Java 句子检测器的OpenNLP1.5？

java nlp

Java 句子检测器的OpenNLP1.5？,java,nlp,opennlp,Java,Nlp,Opennlp,现在我有以下代码： SentenceModel sd_model = null; try { sd_model = new SentenceModel(new FileInputStream( "opennlp/models/english/sentdetect/en-sent.bin")); } catch (InvalidFormatException e) { // TODO Auto-generated catch block e.printStack

现在我有以下代码：

SentenceModel sd_model = null;
  try {
   sd_model = new SentenceModel(new FileInputStream(
     "opennlp/models/english/sentdetect/en-sent.bin"));
  } catch (InvalidFormatException e) {
   // TODO Auto-generated catch block
   e.printStackTrace();
  } catch (FileNotFoundException e) {
   // TODO Auto-generated catch block
   e.printStackTrace();
  } catch (IOException e) {
   // TODO Auto-generated catch block
   e.printStackTrace();
  }
  SentenceDetectorME mSD = new SentenceDetectorME(sd_model);
  String param = "This is a good senttence.I'm very happy. Who can tell me the truth.And go to school.";
  String[] sents = mSD.sentDetect(param);
  for(String sent : sents){
   System.out.println(sent);
  }

但我得到了以下结果：

This is a good senttence.I'm very happy.
Who can tell me the truth.And go to school.
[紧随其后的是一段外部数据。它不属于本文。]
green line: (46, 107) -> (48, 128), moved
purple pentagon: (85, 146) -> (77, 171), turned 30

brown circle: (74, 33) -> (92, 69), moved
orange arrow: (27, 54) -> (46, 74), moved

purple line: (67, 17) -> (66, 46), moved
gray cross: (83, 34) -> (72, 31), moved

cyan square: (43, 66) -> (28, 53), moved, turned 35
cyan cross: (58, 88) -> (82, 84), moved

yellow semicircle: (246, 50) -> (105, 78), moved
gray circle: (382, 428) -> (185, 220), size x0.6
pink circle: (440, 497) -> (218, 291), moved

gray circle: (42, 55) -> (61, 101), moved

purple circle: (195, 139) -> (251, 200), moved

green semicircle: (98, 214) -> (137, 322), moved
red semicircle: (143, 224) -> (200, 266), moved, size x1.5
当然，这不是我们想要的。我怎样才能解决这个问题？thanx.

尝试使用特定语言的句子检测器（opennlp.tools.lang.english.SentenceDetector）。

我认为opennlp提供的句子检测模型不适合您的任务，因为它已经在句子最后标点后面的空白数据上进行过训练，因为这在英语正字法中是相当标准的。英语句子检测器通常用于区分句子结尾标点和缩写、引号等句子中间使用的标点。在所有情况下，你的普通句子检测器都会在句子之间出现某种空白

如果您想使用OpenNLP，我认为最简单的解决方案是预处理数据，在其中添加一个空间，您可以检测到类似

[a-z][.？！][a-z]

的模式。（这种模式显然是不够的，但只是提供一个想法。）没有多少缩写具有Nnnn.Nnnn或Nnnn？nnnnnn这样的格式，因此我打赌，不使用任何比正则表达式更奇特的格式，也可以获得良好的结果，但这取决于数据的外观。或者，您可以使用某种具有自定义模型的标记器来查找这些情况

你也可以训练你自己的句子检测模型，它不需要句子之间的空白，但这看起来在OpenNLP中会很棘手。他们提供的培训计划要求培训数据每行一句话，因此无法避免在句子之间插入空格。

opennlp.tools.lang.english.SentenceDetector也有同样的问题。